• **WHAT IS EXPECTED**:
Reproduce exactly the lines below from the one containing "17-18 | $120,555" through the one containing "16-17 | $117,360 | $123,378.46 ∕ |", including both, and nothing else.

• **Saved data entries**:
☆ ☆ ☆ ☆

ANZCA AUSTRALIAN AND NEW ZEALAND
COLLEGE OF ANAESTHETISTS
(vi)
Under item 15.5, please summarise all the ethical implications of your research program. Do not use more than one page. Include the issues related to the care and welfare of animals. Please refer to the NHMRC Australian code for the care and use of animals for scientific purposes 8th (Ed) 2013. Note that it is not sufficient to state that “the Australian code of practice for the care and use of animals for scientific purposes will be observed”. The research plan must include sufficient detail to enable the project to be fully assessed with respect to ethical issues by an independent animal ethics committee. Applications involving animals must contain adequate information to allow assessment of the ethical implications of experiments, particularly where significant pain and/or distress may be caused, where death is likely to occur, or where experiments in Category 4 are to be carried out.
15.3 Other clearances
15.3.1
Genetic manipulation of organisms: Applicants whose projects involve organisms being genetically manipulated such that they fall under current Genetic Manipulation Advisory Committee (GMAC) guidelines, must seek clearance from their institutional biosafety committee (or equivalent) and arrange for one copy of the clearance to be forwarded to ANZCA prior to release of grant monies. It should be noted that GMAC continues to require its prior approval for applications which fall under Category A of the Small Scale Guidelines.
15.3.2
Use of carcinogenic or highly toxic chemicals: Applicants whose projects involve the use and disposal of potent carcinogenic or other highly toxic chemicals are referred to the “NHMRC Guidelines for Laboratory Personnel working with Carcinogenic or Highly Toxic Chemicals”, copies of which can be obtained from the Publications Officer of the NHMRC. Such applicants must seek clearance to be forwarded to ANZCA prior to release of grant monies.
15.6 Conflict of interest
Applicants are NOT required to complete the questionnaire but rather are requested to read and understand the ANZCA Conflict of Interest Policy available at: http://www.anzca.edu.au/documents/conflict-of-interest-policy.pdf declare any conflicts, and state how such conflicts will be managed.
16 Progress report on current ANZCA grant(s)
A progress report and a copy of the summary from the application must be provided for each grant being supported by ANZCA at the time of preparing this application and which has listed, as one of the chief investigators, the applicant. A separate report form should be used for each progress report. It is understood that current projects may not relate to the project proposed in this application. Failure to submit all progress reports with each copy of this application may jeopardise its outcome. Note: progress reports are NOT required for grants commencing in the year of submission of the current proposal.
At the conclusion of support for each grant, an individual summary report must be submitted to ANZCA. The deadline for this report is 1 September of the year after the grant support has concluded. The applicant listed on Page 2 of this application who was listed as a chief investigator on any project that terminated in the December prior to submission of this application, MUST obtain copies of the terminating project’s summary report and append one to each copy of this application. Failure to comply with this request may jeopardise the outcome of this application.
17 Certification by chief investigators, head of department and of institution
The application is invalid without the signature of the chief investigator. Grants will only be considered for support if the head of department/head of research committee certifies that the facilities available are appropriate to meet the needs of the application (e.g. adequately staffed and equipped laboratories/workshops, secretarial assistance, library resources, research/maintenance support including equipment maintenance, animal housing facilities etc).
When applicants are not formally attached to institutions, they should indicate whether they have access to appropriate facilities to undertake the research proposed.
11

☆ ☆ ☆ ☆

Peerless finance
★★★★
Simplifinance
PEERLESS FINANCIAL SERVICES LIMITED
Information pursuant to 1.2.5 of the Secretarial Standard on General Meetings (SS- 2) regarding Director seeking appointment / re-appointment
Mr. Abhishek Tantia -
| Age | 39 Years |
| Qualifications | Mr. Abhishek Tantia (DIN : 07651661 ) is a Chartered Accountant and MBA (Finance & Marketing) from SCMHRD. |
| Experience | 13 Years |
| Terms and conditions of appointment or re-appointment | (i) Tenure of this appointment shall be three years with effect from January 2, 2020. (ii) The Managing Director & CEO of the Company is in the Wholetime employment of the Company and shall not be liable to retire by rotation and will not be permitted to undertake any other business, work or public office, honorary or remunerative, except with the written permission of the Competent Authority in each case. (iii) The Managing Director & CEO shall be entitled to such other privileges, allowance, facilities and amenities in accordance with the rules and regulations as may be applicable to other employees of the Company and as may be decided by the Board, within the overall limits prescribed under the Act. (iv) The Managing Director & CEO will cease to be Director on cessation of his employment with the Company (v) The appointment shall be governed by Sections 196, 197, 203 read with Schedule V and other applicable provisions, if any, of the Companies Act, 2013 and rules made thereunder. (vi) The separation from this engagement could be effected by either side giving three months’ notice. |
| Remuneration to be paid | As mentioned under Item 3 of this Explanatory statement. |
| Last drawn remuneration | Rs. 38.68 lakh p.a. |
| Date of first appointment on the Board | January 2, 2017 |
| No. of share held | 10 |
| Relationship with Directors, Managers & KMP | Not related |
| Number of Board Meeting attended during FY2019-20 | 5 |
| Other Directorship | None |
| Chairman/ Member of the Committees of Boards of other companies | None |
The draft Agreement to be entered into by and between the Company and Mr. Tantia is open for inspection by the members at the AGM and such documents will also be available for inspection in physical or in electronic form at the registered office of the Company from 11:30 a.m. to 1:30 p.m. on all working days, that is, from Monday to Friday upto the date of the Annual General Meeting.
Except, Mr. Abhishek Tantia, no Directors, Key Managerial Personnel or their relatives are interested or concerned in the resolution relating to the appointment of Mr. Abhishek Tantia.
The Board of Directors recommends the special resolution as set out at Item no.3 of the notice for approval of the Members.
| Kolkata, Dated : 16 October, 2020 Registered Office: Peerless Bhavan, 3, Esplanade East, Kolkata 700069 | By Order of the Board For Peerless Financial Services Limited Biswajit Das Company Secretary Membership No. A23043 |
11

☆ ☆ ☆ ☆

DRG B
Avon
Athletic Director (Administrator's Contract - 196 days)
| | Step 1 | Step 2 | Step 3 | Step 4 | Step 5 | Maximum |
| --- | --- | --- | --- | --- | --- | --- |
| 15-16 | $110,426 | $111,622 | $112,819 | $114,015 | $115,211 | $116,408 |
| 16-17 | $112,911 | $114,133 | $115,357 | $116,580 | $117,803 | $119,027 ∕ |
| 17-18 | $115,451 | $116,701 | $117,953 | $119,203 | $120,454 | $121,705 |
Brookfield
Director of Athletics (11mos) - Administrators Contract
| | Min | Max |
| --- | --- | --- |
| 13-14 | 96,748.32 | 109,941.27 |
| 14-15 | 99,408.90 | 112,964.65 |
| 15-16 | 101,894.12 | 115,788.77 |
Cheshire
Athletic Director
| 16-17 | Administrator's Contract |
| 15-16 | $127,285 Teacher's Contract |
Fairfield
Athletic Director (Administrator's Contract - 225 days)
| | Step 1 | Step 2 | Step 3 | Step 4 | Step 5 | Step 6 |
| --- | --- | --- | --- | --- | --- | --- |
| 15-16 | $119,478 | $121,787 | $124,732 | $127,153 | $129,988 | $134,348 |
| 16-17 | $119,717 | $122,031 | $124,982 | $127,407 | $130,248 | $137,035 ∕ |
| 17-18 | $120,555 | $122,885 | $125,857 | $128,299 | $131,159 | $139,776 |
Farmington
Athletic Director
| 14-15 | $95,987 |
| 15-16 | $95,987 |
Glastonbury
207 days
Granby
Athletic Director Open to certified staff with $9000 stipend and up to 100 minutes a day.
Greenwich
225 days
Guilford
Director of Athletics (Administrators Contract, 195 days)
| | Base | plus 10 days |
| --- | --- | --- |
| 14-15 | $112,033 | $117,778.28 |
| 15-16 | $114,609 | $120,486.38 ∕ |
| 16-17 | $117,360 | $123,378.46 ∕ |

☆ ☆ ☆ ☆

• **EXERCISE ANSWER**:
| 17-18 | $120,555 | $122,885 | $125,857 | $128,299 | $131,159 | $139,776 |
Farmington
Athletic Director
| 14-15 | $95,987 |
| 15-16 | $95,987 |
Glastonbury
207 days
Granby
Athletic Director Open to certified staff with $9000 stipend and up to 100 minutes a day.
Greenwich
225 days
Guilford
Director of Athletics (Administrators Contract, 195 days)
| | Base | plus 10 days |
| --- | --- | --- |
| 14-15 | $112,033 | $117,778.28 |
| 15-16 | $114,609 | $120,486.38 ∕ |
| 16-17 | $117,360 | $123,378.46 ∕ |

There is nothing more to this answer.